Mozarts Uhrwerk mit Herzschlag

Herbert Büttiker, Der Landbote (19.09.2016)

Le Nozze di Figaro, 17.09.2016, St. Gallen

Dass Mozarts Opern völlig unverbraucht wirken, auch wenn die Sicht auf sie die alte ist, zeigt das Theater St. Gallen sehr schön mit einem präzisen und animierten «Figaro». Es sind Momente des Mozart-Glücks.

Mit «Don Camillo e Peppone» hat sich das Theater St. Gallen musikalisch schon warm gelaufen. Als weiteres Musical hat die Bühne, die für dieses Genre ja ein besonderes Faible hat, in dieser Saison neu den «Tanz der Vampire» auf dem Programm, und wieder aufgenommen wird die «West Side Story». Aber auch die Oper rückt vielfältig ins Bild.

Erstmals überhaupt hievt das Haus in dieser Saison Wagners «Lohengrin» auf seine Bühne, und neben «Nabucco» und «Tosca» steht mit «Annas Maske» von David Philip Hefti auch die Uraufführung eines Schweizer Komponisten auf dem Spielplan – es lohnt sich also, St. Gallen im Auge zu behalten, und das sagt nun mit Ausrufezeichen auch die erste neue Mozart-Produktion, «Le nozze di Figaro».

Die Regie des Dirigenten

Wie Mozart in seiner grössten Komödie musikalisch den Strudel der Intrigen steuert, wie er die tiefen Emotionen und die szenischen Pointen musikalisch registriert, wie er dem Fluss der Musik jede kleinste Regung seiner Figuren einschreibt, das ist immer wieder ein Wunder und eine Herausforderung für jede Realisierung des Werks.

Letztverantwortlich in der Hand hat diese Wunder der Dirigent, und mit Karsten Januschke steht für diesen «Figaro» einer am Pult, der ein hervorragendes Gespür für Mozarts musikalische Regie hat, das heisst für Tempodramaturgie, sprechende Phrasierung und die subkutane Wirkung der Instrumentation, Rhythmik und Harmonie. Auch noch die kleine Cavatina di Barbarina war, so plastisch und sensibel ausformuliert, ein Ereignis.

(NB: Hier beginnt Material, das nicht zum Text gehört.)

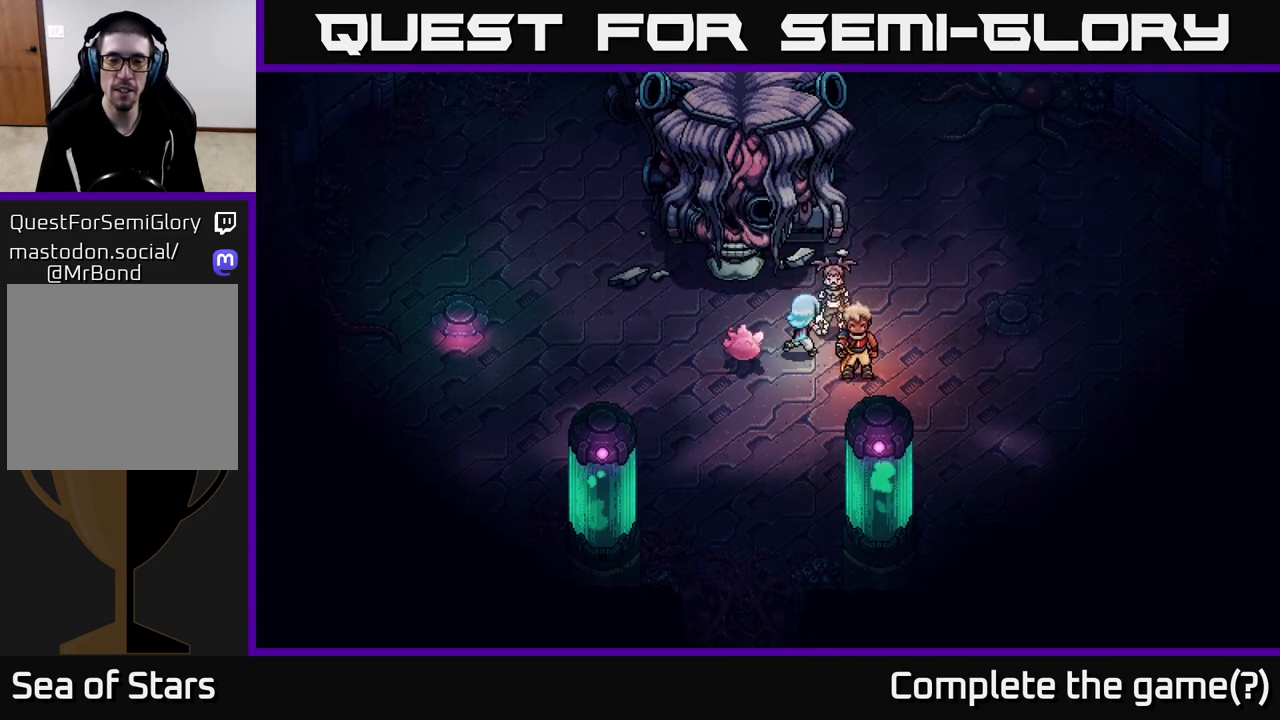
{"buttons": [], "left_stick": "up", "right_stick": "center", "events": [[167, "left_stick", "up"]]}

Januschke hat aber auch ein Orchester, das ihm so klangschön wie differenziert folgt, und er hat ein grossartiges, sängerisch wie schauspielerisch starkes Ensemble von den kleinsten zu den grössten Rollen, zum Beispiel eben mit Sheida Damghani als Barbarina.

Das innere Getriebe

Wie in einem Uhrwerk gibt es in dieser Komödie, die im Takt des Herzschlags den Gang der menschlichen Triebkräfte misst, kein unwichtiges Rädchen. Elf Protagonisten drehen sich im Gehäuse, das Judith Leikauf und Karl Fehringer gebaut haben, ein lockeres Gefüge, so praktikabel wie abstrakt, so konstruiert wie atmosphärisch und mit einem wohl nicht zufällig phallisch angehauchten Treppenpavillon in der Mitte.

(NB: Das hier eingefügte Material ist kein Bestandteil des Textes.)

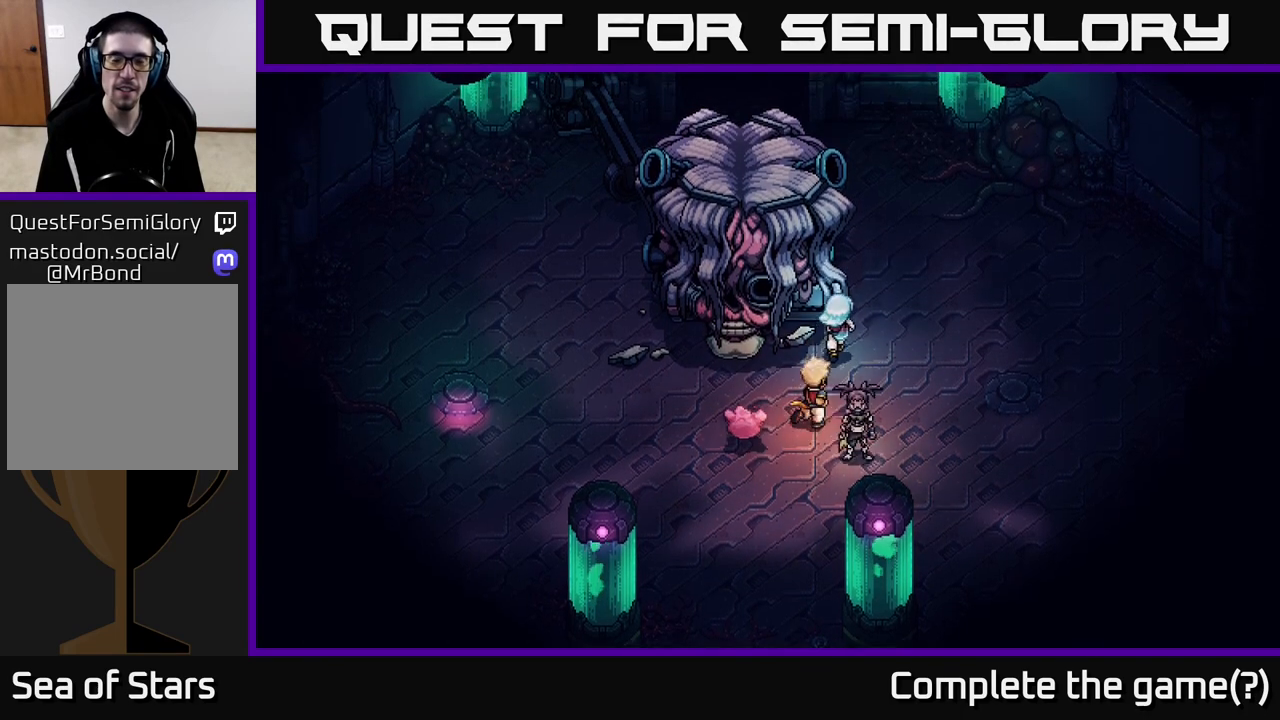
{"buttons": [], "left_stick": "up-left", "right_stick": "center", "events": [[33, "left_stick", "up-right"], [267, "left_stick", "up"], [500, "left_stick", "up-left"]]}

Als präzise Mechanikerin, die auch das innere Getriebe versteht, steuert die Regisseurin Nicole Claudia Weber, was da alles sich seelisch dreht und ineinandergreift, sie zeigt die tiefen Sehnsüchte und Verletzungen und sie breitet lustvoll und witzig das vordergründige Intrigengeflecht aus – bis hin zum Sprung vom Balkon, bei dem man für einmal sieht, wie Antonios Blumentopf in Brüche geht. Die Kostüme (Alfred Mayerhofer) rücken die Szenerie in spätfeudale Zeiten. Die Hofschranzen und die aufgeplusterte Marcellina in ihrer Mitte (David Maze, Riccaro Botta, Nik Kevin Koch, Kismara Pessatti) sind bourgeoise Karikaturen, und auch der Kammerherr Figaro, schon mal im Frack, hat bürgerliche Statur.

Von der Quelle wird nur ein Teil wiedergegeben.